Talvez por isso, só recentemente, ao ler uma reportagem sobre o luto silencioso daqueles que não se tornaram avós, pensei neles. E me consumi em culpa, não pela decisão de não ter filhos, mas por nunca ter perguntado se eles gostariam de viver essa experiência. Além de mim, meus dois irmãos também foram pelo mesmo caminho, apenas por coincidência e circunstâncias da vida, e não por pacto para ajudar a descarbonização do mundo.
Eu não me lembro de uma única vez que meus progenitores tenham feito qualquer cobrança. Do meu pai, carrego um conselho valioso: “não dependa de ninguém, nem emocionalmente nem financeiramente”. Isso me salvou de pensar em maternidade com sujeitos que só valiam o orgasmo. De minha mãe, tenho o exemplo da mulher independente e livre que ela me inspirou a ser. Portanto, senti que pudesse ter sido egoísta em não pensar neles, ainda que essa cobrança tenha surgido de uma culpa inédita até então.
As histórias estão sendo reescritas com outros enredos. Casais sem filhos, mulheres solteiras por opção, avós sem netos, famílias com configurações múltiplas. Ainda assim, a pauta da avosidade compulsória é rara e passa pela complexidade de incluir na mesma decisão vidas que nem sempre têm os mesmos planos.

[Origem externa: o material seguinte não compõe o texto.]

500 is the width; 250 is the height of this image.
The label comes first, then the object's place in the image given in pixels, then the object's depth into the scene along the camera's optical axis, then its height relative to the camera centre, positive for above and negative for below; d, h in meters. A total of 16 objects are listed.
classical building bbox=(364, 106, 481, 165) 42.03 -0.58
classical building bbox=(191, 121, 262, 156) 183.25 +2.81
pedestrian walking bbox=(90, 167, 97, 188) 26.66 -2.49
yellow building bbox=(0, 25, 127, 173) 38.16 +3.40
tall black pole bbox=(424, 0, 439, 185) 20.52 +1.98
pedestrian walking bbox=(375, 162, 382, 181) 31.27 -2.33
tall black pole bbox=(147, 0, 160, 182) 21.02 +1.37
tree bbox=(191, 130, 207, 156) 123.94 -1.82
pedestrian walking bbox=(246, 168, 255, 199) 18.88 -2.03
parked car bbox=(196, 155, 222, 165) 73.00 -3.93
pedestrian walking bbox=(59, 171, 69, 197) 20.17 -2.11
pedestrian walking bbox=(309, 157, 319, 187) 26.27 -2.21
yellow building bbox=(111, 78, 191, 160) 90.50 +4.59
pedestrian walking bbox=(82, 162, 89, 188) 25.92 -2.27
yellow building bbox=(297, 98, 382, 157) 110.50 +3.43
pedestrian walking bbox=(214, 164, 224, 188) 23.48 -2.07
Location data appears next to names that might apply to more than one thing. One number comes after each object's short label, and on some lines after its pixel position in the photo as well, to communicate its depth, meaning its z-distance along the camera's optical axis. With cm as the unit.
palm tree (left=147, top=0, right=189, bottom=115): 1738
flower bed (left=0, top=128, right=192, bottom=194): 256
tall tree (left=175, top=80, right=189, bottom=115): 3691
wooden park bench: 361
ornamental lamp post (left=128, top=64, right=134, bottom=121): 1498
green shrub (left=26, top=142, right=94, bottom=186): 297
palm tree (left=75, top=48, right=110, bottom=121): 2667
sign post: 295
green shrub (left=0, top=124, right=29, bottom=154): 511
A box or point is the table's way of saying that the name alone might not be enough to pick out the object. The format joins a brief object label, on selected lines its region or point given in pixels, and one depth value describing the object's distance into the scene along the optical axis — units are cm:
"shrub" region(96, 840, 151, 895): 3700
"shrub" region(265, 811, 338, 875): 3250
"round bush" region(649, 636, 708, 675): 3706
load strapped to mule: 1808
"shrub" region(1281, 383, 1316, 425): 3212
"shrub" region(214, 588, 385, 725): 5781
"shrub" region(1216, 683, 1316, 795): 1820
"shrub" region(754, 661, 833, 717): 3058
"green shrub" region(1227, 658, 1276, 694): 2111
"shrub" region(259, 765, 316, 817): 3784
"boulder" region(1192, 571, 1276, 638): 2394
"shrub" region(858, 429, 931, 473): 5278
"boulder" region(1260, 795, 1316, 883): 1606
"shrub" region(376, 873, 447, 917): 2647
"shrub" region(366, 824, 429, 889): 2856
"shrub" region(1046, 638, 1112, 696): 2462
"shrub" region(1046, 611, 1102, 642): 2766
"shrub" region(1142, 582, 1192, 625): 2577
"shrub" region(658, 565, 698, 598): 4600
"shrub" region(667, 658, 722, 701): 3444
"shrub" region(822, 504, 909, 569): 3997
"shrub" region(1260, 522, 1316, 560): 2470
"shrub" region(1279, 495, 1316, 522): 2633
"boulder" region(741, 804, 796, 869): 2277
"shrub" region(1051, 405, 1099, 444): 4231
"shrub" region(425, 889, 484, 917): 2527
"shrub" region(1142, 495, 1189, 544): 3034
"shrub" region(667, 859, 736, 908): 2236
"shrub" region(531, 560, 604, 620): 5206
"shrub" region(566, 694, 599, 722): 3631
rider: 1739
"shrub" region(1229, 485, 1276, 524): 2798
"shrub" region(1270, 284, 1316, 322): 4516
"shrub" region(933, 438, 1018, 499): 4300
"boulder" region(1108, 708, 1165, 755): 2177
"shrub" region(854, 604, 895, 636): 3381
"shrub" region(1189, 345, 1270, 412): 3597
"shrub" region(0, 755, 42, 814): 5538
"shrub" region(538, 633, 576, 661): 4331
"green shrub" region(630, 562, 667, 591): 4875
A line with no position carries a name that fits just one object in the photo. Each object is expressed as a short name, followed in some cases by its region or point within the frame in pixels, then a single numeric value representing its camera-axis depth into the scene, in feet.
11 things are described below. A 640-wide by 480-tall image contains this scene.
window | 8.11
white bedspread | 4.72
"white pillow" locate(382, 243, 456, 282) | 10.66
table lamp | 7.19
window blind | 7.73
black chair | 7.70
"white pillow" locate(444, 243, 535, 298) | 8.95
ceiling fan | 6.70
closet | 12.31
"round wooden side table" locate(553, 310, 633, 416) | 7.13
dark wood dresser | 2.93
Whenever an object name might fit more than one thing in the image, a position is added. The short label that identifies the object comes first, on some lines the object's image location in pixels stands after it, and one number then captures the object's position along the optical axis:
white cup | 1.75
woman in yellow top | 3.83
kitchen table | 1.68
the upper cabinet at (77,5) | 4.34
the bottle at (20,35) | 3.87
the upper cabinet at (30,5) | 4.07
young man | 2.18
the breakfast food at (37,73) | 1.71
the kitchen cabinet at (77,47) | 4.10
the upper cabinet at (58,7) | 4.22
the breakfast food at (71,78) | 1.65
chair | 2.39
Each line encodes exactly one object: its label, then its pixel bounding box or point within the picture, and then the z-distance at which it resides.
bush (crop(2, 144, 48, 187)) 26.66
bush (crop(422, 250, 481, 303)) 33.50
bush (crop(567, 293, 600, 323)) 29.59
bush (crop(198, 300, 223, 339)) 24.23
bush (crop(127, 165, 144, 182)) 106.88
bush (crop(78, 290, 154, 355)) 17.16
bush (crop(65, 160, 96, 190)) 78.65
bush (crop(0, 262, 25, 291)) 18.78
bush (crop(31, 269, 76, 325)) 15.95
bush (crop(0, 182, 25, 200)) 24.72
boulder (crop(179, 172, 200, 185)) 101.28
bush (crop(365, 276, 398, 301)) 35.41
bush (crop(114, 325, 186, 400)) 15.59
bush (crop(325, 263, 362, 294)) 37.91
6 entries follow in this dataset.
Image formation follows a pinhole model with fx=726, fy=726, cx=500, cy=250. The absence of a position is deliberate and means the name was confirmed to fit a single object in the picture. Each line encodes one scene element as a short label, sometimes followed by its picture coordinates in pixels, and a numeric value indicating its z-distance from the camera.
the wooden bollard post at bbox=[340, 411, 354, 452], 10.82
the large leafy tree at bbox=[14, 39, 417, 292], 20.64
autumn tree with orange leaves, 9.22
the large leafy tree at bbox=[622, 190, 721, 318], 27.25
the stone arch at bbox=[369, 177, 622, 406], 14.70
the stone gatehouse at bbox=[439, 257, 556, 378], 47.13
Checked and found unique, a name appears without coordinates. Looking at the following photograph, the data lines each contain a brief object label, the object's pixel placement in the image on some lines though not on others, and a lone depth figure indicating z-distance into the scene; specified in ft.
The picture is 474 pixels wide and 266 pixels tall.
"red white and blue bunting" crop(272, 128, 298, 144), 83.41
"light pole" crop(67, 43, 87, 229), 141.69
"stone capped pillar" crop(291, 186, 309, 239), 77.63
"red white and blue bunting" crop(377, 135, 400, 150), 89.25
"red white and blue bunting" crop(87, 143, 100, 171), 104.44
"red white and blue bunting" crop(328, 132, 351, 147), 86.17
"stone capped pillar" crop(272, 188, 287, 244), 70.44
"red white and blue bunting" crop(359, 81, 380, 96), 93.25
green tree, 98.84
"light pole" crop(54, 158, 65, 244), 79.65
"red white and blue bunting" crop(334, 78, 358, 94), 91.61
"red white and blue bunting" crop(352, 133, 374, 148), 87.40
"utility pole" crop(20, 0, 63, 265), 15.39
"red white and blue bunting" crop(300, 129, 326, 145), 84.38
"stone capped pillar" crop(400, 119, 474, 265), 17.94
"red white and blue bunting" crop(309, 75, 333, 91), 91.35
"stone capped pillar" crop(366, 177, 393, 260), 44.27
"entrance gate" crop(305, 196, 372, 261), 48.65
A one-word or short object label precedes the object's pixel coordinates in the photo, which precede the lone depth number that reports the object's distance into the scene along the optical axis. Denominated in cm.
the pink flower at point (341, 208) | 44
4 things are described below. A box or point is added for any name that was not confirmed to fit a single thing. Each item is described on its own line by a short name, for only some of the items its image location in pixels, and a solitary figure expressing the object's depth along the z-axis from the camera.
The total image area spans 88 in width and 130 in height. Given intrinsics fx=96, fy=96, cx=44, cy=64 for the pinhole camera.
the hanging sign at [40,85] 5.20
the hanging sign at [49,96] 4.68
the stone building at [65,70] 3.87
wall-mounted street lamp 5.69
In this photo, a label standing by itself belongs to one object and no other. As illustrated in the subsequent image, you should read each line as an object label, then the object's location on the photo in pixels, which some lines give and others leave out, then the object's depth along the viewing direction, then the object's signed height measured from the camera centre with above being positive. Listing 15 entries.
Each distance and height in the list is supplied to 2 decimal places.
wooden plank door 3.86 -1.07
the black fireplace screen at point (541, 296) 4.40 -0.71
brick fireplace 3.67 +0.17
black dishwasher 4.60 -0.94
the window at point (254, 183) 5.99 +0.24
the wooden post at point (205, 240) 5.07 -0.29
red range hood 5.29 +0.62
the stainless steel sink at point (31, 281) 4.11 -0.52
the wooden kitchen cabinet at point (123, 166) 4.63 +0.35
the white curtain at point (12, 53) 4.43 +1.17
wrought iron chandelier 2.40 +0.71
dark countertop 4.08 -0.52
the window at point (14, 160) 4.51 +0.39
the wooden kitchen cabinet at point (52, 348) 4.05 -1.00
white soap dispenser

A regra é que depois dos filhos, viriam os netos, mas os idosos do século 21 também não são o estereótipo que se espera deles, uma aposentadoria sem muitos propósitos, na qual só lhes restava viver para a família.
Assim como não discuti com os meus pais o impacto afetivo que uma vida sem netos teria para eles, vejo que a maioria das pessoas também não questiona se os seus estão dispostos a assumir o ônus da maternidade ou paternidade de seus filhos, ao menos não em tempo integral. Vemos cada vez mais, principalmente avós viverem uma segunda maternidade, com obrigações, compromissos e horários, quando se comprometem a participar de uma rede de apoio, muito necessária, mas nem sempre desejada.
Se como família não teremos a experiência de ver crianças correndo pela casa, percebo que nossos laços se estreitaram de outra forma. O tempo que tenho com meus pais é apenas nosso. Eles se tornaram meus grandes amigos, com quem ainda tenho experiências novas, conversas profundas e rotinas que pouco mudaram. Sempre que minha mãe me liga, ouço em sua voz a alegria que me abraça como um casaco quente numa manhã fria e ensolarada de domingo. Quis saber se a falta de netos lhes causava algum vazio. A resposta foi um vídeo dela na Bahia, dançando com suas amigas.